The WSJ says the SEC is about to announce its expected move to drastically increase executive compensation disclosure. Among other things, the Journal says, the SEC will require clear explanation of the “goals and objectives” and factors weighed in determining pay, more detail on golden parachutes, and clearer disclosure of executive equity rewards.
This, of course, is a silly waste of time. Despite all the noise generated in the press and by Bebchuk & Fried about overpaid executives, this is one of the least important issues in corporate governance. What really matters to shareholders and society is what the executives are doing or not doing for their money. Anyway, there’s not much shareholders can realistically, or should, do about executive pay, even with disclosure. It’s a management, not a shareholder, issue. The proposal may even increase executive pay. As the WSJ story points out, more disclosure assists in benchmarking, which has a potential ratcheting effect. Keep in mind that, as the WSJ indicates, the Business Roundtable seems to be on board.
If we really wanted to do something about corporate governance, including executive pay, one approach would be to fix takeover law. But as I responded to Henry Manne on that issue, I don’t think that’s feasible either. I have proposed a move toward more partnership-type forms of governance, but I'm not completely sanguine even about that.
Having said all that, I will now add that this disclosure move is the exact right thing for the SEC to be doing. As I’ve said, in my response to Manne linked above:
By focusing on executive compensation disclosure, Cox manages to get a big pile of political capital from the pro-regulatory populists, while at the same time causing relatively little harm compared to many other things he could be doing. . . . .[D]isclosing executive compensation is probably . . .not going to be hugely costly. If it deters abuses, that's not so bad.
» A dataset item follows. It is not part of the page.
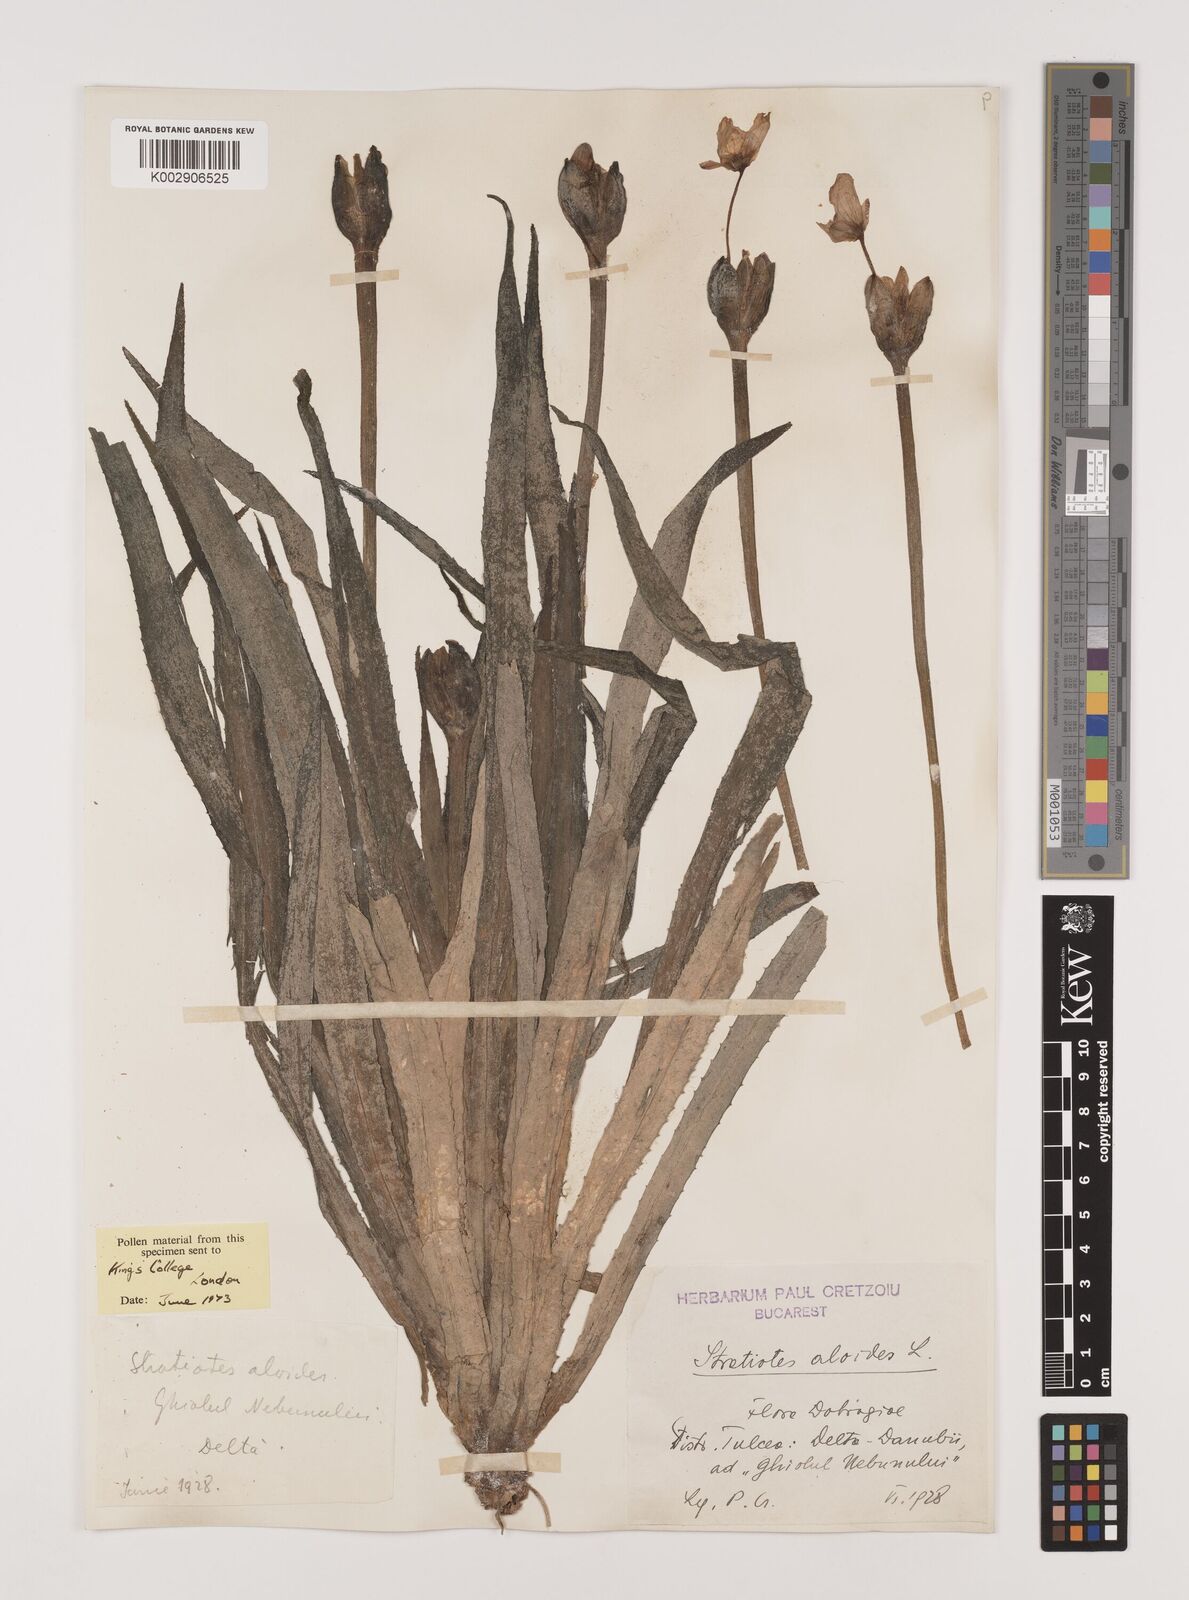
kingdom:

Meanwhile, maybe Cox can use the political capital he gains from this move to meaningfully shrink regulation.
I also pointed out, discussing Cox's plans for executive compensation disclosure:
Executive compensation disclosure, whatever one thinks of the SEC function, is at least what they’re supposed to do. As Cox said in the interview: "The market is capable of disciplining excessive compensation, provided that the market has adequate information." I'd rather see disclosure regulation than misguided attempts at substantive controls. And maybe cleaning up loopholes will reduce firms' perverse incentives to shape compensation just to avoid disclosure.
This is a bit like former FTC Chair Tim Muris’ brilliant “do not call” rule – a very popular regulation that kept pro-regulatory mavins off the FTC's back as it didn't regulate in other ways that would have been far more costly.
So let’s hope the next few years are spent debating the details of executive pay. Just focus on this: It’s way better than Regulation FD and shareholder nomination of directors. Look at it as regulatory chicken soup: it won't do any good, but it least it can't hurt. That, in my view, is about the best one can hope for from the SEC in the current political environment.
Update: Peter Lattman is worried that the disclosures will make us feel poorer.
Just what I wanted, more paper to throw away.